** Text segment **
[Start of section]

Thank you, Jo, and good morning, everyone. Thank you for joining us today for Ameresco's First Quarter 2013 Earnings Conference Call. I'm joined today by George Sakellaris, Ameresco's Chairman, President and Chief Executive Officer; and Andrew Spence, the company's Chief Financial Officer.
On today's call management will share brief highlights from the prepared remarks we published this morning. Please note that the prepared remarks include information pertaining to the previously restated financial results for 2012. Following the brief highlights from the quarter, management will take questions from the audience.
Before I turn the call over to George and Andrew, I would like to make a brief statement regarding forward-looking remarks.
Today's call contains forward-looking information regarding future events and the future financial performance of the company. Ameresco cautions you that such statements are just predictions and actual results may differ materially as a result of risks and uncertainties that pertain to our business. Ameresco refers you to the company's press release issued this morning and its annual report on Form 10-K, filed with the SEC on March 18, which discusses important factors that could cause actual results to differ materially from those contained in the company's projections or forward-looking statements. Ameresco assumes no obligation to revise any forward-looking statements made on today's call.
In addition, the company will be referring to non-GAAP financial measures during this call. These non-GAAP financial measures are not prepared in accordance with Generally Accepted Accounting Principles. A GAAP to non-GAAP Reconciliation, as well as an explanation behind the use of non-GAAP financial measures, is available in our press release as well as our prepared remarks.
I will now turn the call over to George Sakellaris. George?
George P. Sakellaris
Thank you, Suzanne, and good morning, everyone. We had expected a more challenging quarter than the typical first quarter. While revenue was below our expeditions, stronger than anticipated gross profit and better management of operating expenses led to bottom line results ahead of our plan. We remain encouraged by the continued demand of our energy efficiency solutions as shown by a 34% increase in awarded projects. We believe the continued increase in awarded projects indicates that we are gaining market share. This leads us to remain confident about our leadership position within the industry, as well as the long-term fundamentals of our business.
We are reaffirming our 2013 guidance. Our continued expectations for 2013 assume that the first half of 2013 remains challenging from the revenue and profitability perspective, with only a small profit in the second quarter. We also assume that our seasonal backlog, along with the continued focus on converting awarded projects to signed contracts, should start to yield results later in the second quarter, with a more meaningful improvement in the second half of the year.

[End of section]

** Work order a **
Copy the entries read from the page pictures below line for line, leaving out the picture markers.
The earnings call transcript and the entries that follow have no connection to each other.

** The records **
[Start of section]

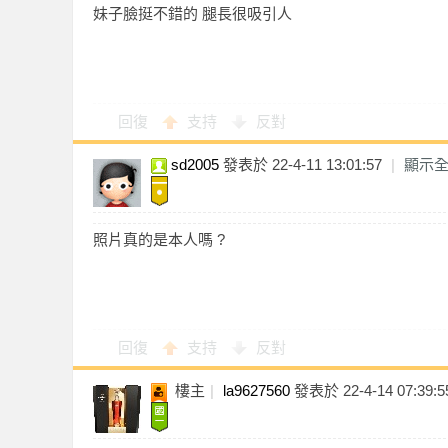
妹子臉挺不錯的 腿長很吸引人
茶
回復
支持
反對
sd2005
發表於 22-4-11 13:01:57
|
顯示
照片真的是本人嗎 ?
魚
回復
支持
反對
樓主
|
la9627560
發表於 22-4-14 07:39:5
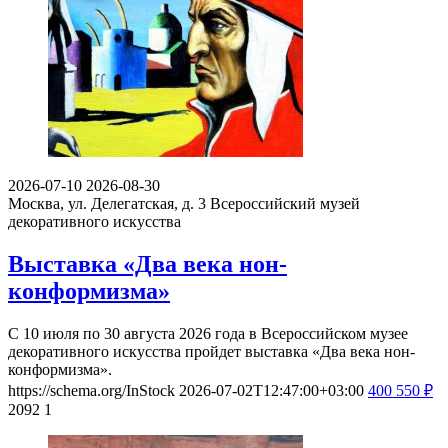
2026-07-10
2026-08-30
Москва, ул. Делегатская, д. 3
Всероссийский музей
декоративного искусства
Выставка «Два века нон-
конформизма»
С 10 июля по 30 августа 2026 года в Всероссийском музее
декоративного искусства пройдет выставка «Два века нон-
конформизма».
https://schema.org/InStock
2026-07-02T12:47:00+03:00
400
550
₽
2092
1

[End of section]

** Work order b **
Extend the earnings call transcript above, picking up after its final sentence.

** Your response a **
妹子臉挺不錯的 腿長很吸引人
茶
回復
支持
反對
sd2005
發表於 22-4-11 13:01:57
|
顯示
照片真的是本人嗎 ?
魚
回復
支持
反對
樓主
|
la9627560
發表於 22-4-14 07:39:5
2026-07-10
2026-08-30
Москва, ул. Делегатская, д. 3
Всероссийский музей
декоративного искусства
Выставка «Два века нон-
конформизма»
С 10 июля по 30 августа 2026 года в Всероссийском музее
декоративного искусства пройдет выставка «Два века нон-
конформизма».
https://schema.org/InStock
2026-07-02T12:47:00+03:00
400
550
₽
2092
1

** Your response b **
In addition, our guidance expectations also include the following assumptions: modest revenue growth in the central region; strong revenue growth in Canada and the Northwest region; a revenue decline in the Eastern and Southwest regions; a gradual improvement in the market conditions; also, a 10% year-over-year revenue growth from our all other offerings; and that we maintain operating expenses at the current run rate.
We feel confident that we can still maintain our 2013 guidance range even if few of the above assumptions do not come to fruition. As for the ongoing initiatives, we're fine-tuning our offering and approach mentioned in our last call. We have begun to realign our goals to position the company for future growth. For example, we have included business units' goals for cross-selling a wider range of products and services that emphasize our overall comprehensive solutions. We expect to implement additional initiatives going forward as we continue to focus on behavior that creates shareholder value.
And now, I do like to turn the call over to Andrew, our Chief Financial Officer, who can provide more details about our financial results.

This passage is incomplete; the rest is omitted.